François Hamelin s’ennuyait. À la recherche d’une activité pour occuper ses temps libres, le garçon de sept ans feuilletait l’annuaire des loisirs municipaux de Sainte-Julie, en Montérégie, quand son œil a été attiré par une publicité d’un club de patinage de vitesse. « Je me demandais ce que c’était. Ça avait l’air intéressant », raconte-t-il. Cela se passait au milieu des années 1990.
Le jeune garçon, aujourd’hui âgé de 27 ans, a rapidement obtenu le feu vert de sa mère, Manon Goulet. « Ça coûtait 75 dollars pour l’année, patins inclus ; j’ai dit “enwoye” ! Mais je l’ai vite regretté », raconte-t-elle aujourd’hui en riant.
François Hamelin a tellement apprécié ses patins à longue lame qu’il a rapidement « contaminé » ses frères, Charles et Mathieu. « Le patin a vite pris beaucoup, beaucoup de place dans la famille », dit Manon Goulet. Son conjoint Yves Hamelin (dont elle est maintenant séparée) a aussi attrapé le virus. Au point de le pousser à changer de carrière pour se consacrer à ce sport. Après avoir été l’entraîneur du club de Sainte-Julie, il s’est hissé, il y a huit ans, au poste de directeur du programme canadien de patinage courte piste.
L’aîné des trois frères, Mathieu, a fini par accrocher ses patins. « Avec ses 6 pi [1,83 m] et 240 lb [110 kilos], il n’avait pas le bon gabarit pour le sport », dit Charles, 29 ans. Plus petits et frêles mais dotés de puissantes cuisses — « les muscles dans les bras ou le haut du corps sont un poids inutile dans une course » —, Charles et François ont vite grimpé dans la hiérarchie des patineurs.

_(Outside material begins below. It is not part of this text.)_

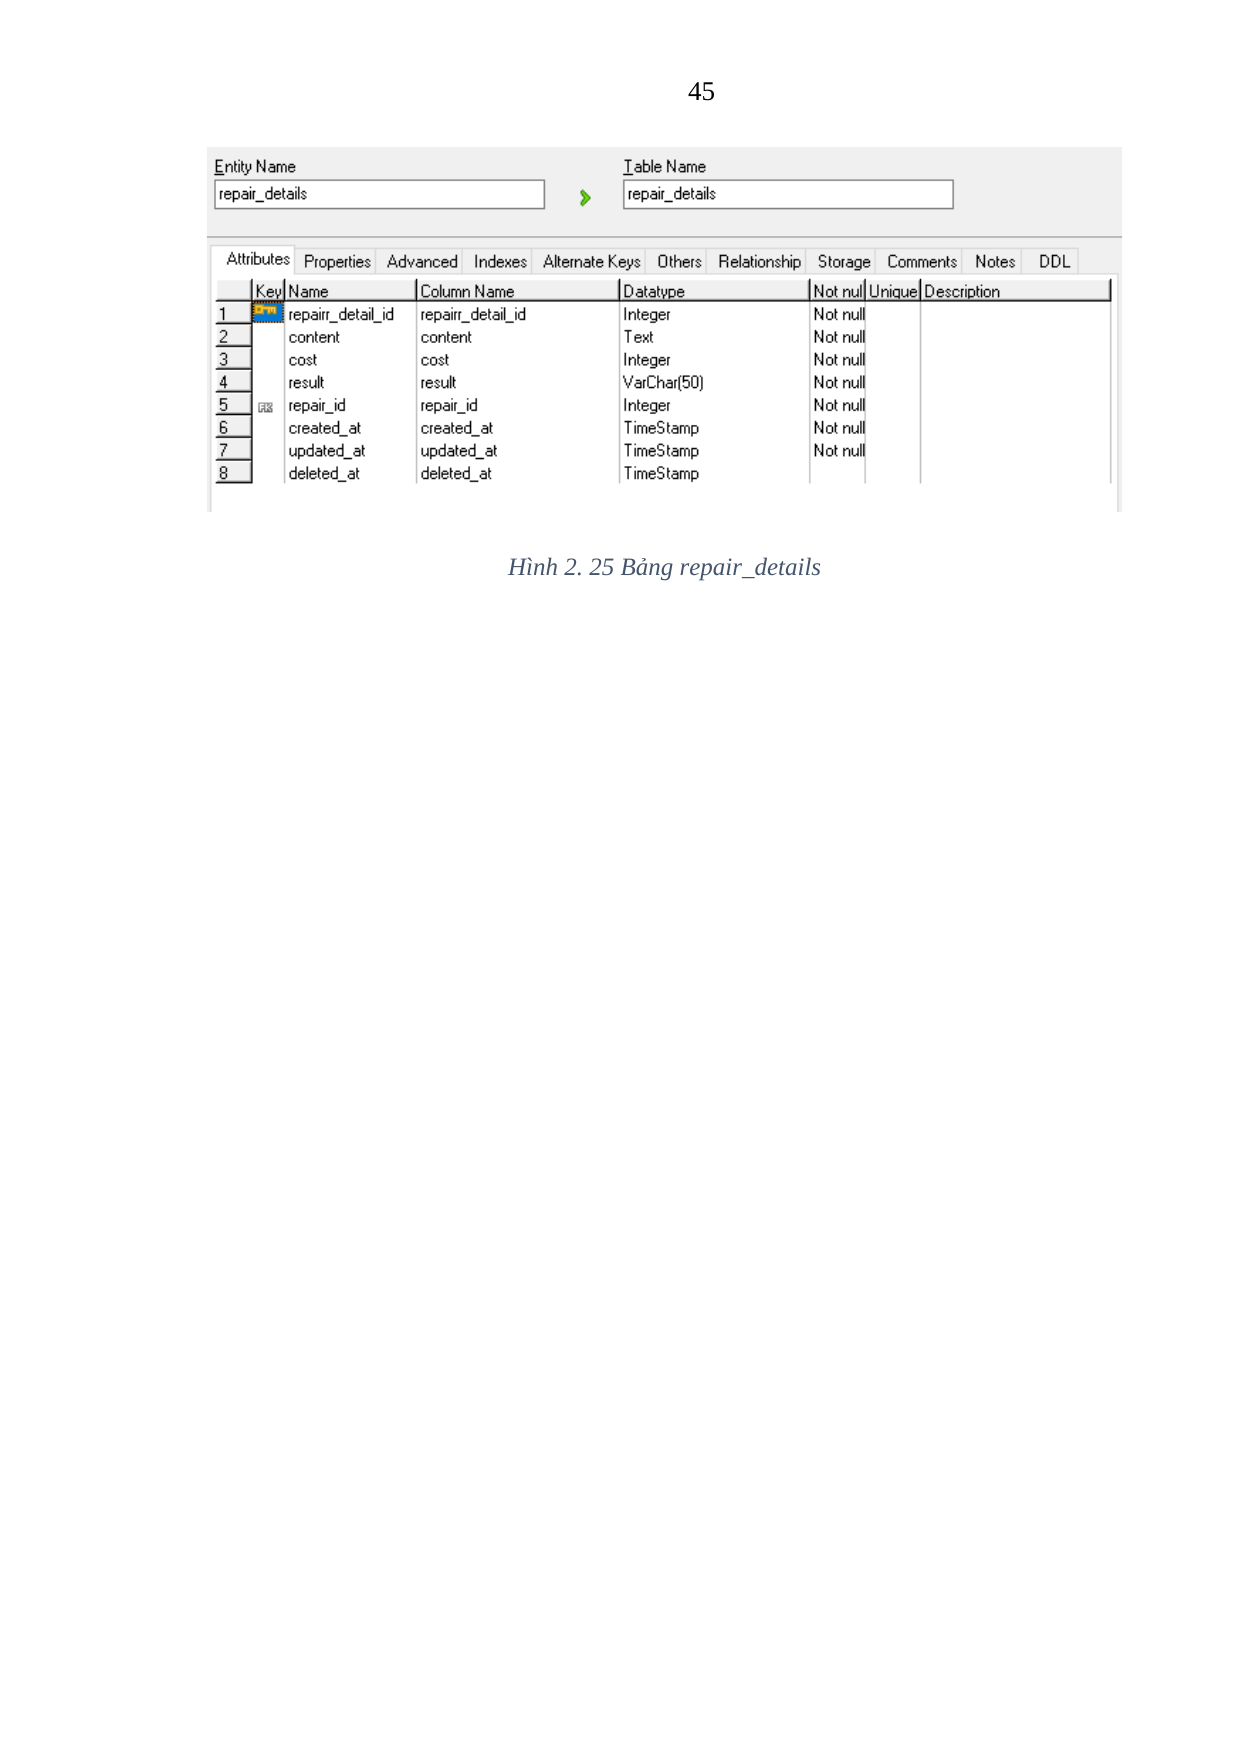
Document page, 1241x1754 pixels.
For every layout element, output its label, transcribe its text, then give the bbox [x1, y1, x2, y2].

picture [206, 147, 1123, 512]
text Hình 2. Bảng repair_details [207, 552, 1122, 581]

En 2008, ils sont montés ensemble, pour la première fois, sur le podium lors d’une épreuve de la Coupe du monde.
Après les frères Laurent, Guy et Michel Daignault, dans les années 1980, et les frères Sylvain et Marc Gagnon, dans les années 1990 et début 2000, une autre famille de patineurs québécois se démarquait sur la scène mondiale.
Détenteur d’une trentaine de médailles en Coupe du monde et de trois médailles olympiques (dont deux d’or aux Jeux de Vancouver), Charles Hamelin s’est imposé comme le leader de l’équipe canadienne. Celui qui fait trembler les redoutables adversaires sud-coréens et américains.
François, lui, a dû trimer dur pour gagner sa place au sein de la délégation canadienne à Sotchi. Après une journée particulièrement éprouvante pour lui aux essais olympiques, à Montréal, en août dernier, son frère Charles, ému, a réprimé quelques larmes en conférence de presse.
« C’est mon frère, ça vient toujours me chercher quand il ne réussit pas, dit aujourd’hui Charles Hamelin. Je voulais qu’il vienne aux Jeux avec moi. »
Son vœu a été exaucé quelques semaines après les qualifications, quand les dirigeants de l’équipe canadienne ont annoncé sa composition finale, à la suite de délibérations déchirantes pour déterminer à qui ils allaient faire leur invitation « discrétionnaire ». Ils ont du coup exclu François-Louis Tremblay, l’un des athlètes canadiens les plus décorés des Jeux, qui, à 33 ans, espérait faire un dernier tour de piste à Sotchi. (Yves Hamelin n’a pas pris part aux discussions.) La famille « patin » sera donc réunie à Sotchi. Y compris Marianne St-Gelais, médaillée olympique et… conjointe de Charles, belle-sœur de François et bru du patron de l’équipe, Yves.